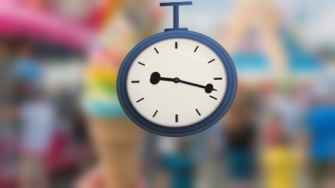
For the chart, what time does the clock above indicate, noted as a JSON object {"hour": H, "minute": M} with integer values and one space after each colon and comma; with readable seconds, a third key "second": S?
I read {"hour": 9, "minute": 18}
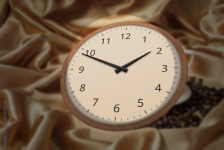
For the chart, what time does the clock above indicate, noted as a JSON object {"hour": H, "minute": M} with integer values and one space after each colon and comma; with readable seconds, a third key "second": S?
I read {"hour": 1, "minute": 49}
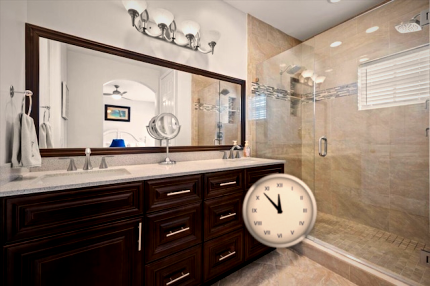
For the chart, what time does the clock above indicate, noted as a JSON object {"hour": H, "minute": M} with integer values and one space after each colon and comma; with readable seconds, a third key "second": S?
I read {"hour": 11, "minute": 53}
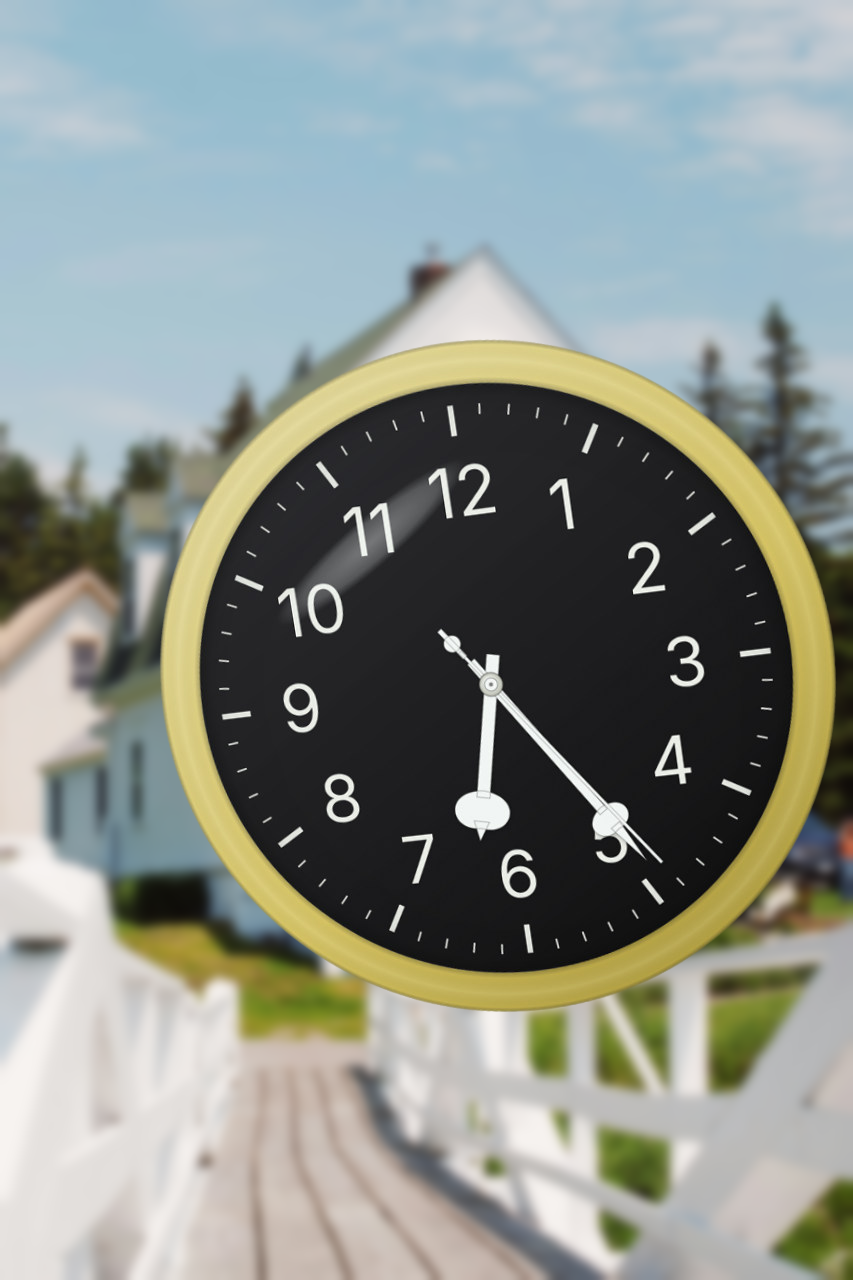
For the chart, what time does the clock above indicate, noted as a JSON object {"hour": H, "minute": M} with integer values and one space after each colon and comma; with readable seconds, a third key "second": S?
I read {"hour": 6, "minute": 24, "second": 24}
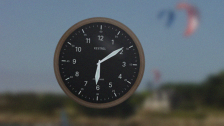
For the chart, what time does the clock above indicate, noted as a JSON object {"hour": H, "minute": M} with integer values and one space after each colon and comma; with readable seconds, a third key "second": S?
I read {"hour": 6, "minute": 9}
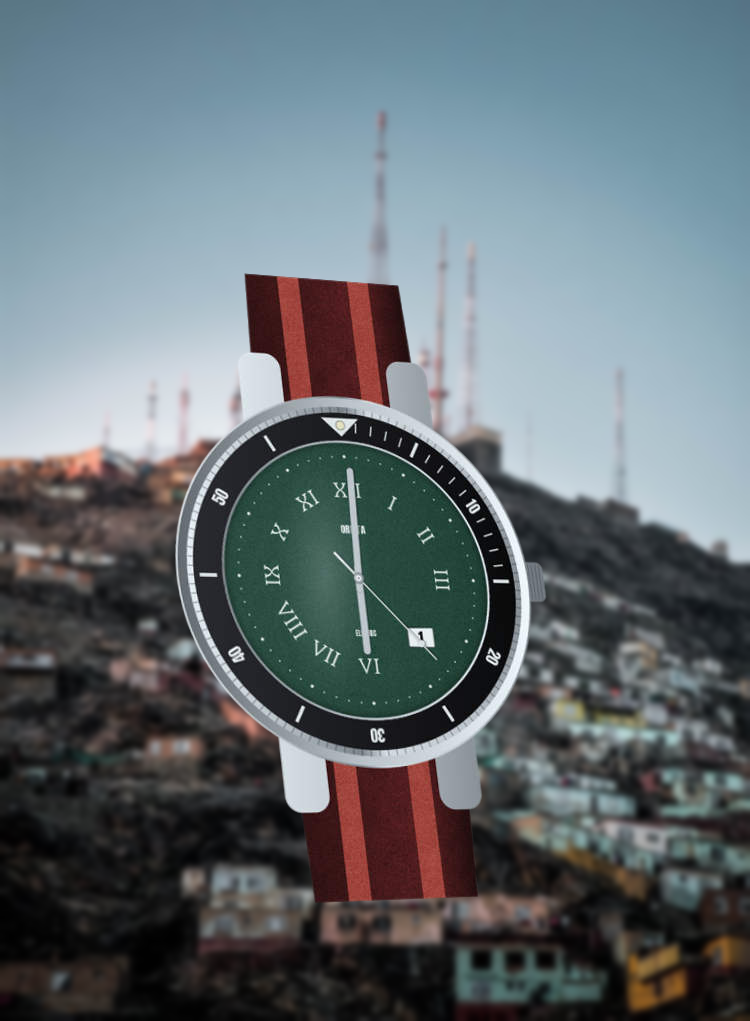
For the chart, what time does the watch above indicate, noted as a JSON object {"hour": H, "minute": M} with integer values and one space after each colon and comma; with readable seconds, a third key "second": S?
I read {"hour": 6, "minute": 0, "second": 23}
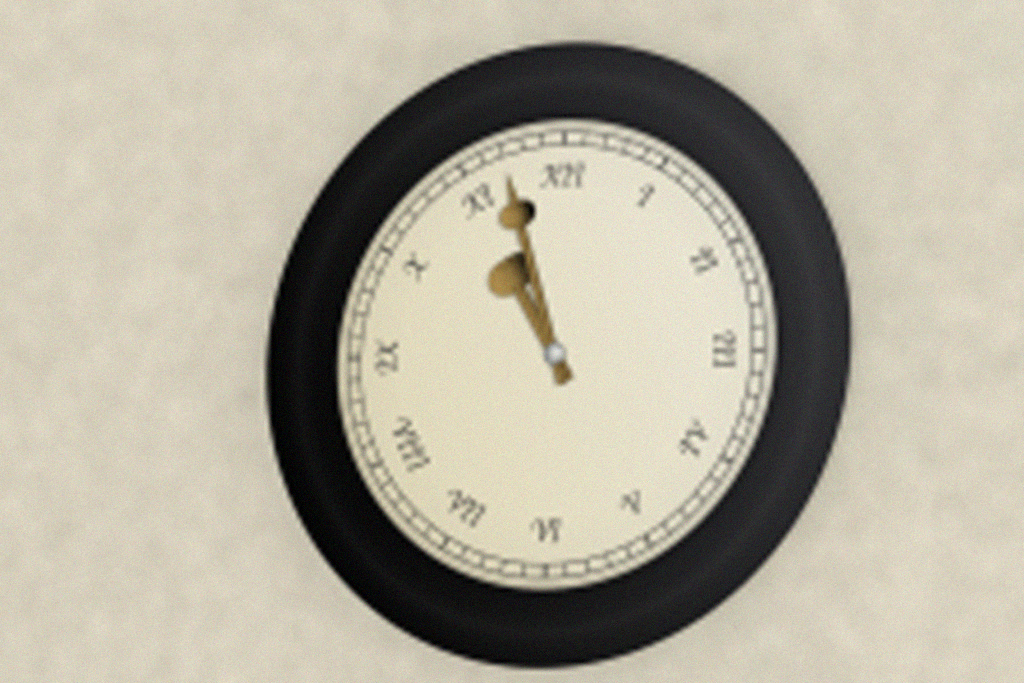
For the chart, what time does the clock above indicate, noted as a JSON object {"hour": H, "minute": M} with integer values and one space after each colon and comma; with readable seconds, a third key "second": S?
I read {"hour": 10, "minute": 57}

::::

**TASK INSTRUCTIONS**
Return all the items above line for line, verbatim, with the pictures left out.

**WRITTEN SOLUTION**
For the chart, what time does the clock above indicate, noted as a JSON object {"hour": H, "minute": M} with integer values and one space after each colon and comma; with readable seconds, a third key "second": S?
I read {"hour": 9, "minute": 18}
For the chart, what time does the clock above indicate, noted as a JSON object {"hour": H, "minute": M} with integer values and one space after each colon and comma; with readable seconds, a third key "second": S?
I read {"hour": 1, "minute": 49}
For the chart, what time does the clock above indicate, noted as a JSON object {"hour": H, "minute": M} with integer values and one space after each colon and comma; with readable seconds, a third key "second": S?
I read {"hour": 11, "minute": 53}
For the chart, what time does the clock above indicate, noted as a JSON object {"hour": H, "minute": M} with integer values and one space after each colon and comma; with readable seconds, a third key "second": S?
I read {"hour": 6, "minute": 24, "second": 24}
For the chart, what time does the clock above indicate, noted as a JSON object {"hour": H, "minute": M} with integer values and one space after each colon and comma; with readable seconds, a third key "second": S?
I read {"hour": 6, "minute": 9}
For the chart, what time does the watch above indicate, noted as a JSON object {"hour": H, "minute": M} with integer values and one space after each colon and comma; with readable seconds, a third key "second": S?
I read {"hour": 6, "minute": 0, "second": 23}
For the chart, what time does the clock above indicate, noted as a JSON object {"hour": H, "minute": M} with integer values and one space after each colon and comma; with readable seconds, a third key "second": S?
I read {"hour": 10, "minute": 57}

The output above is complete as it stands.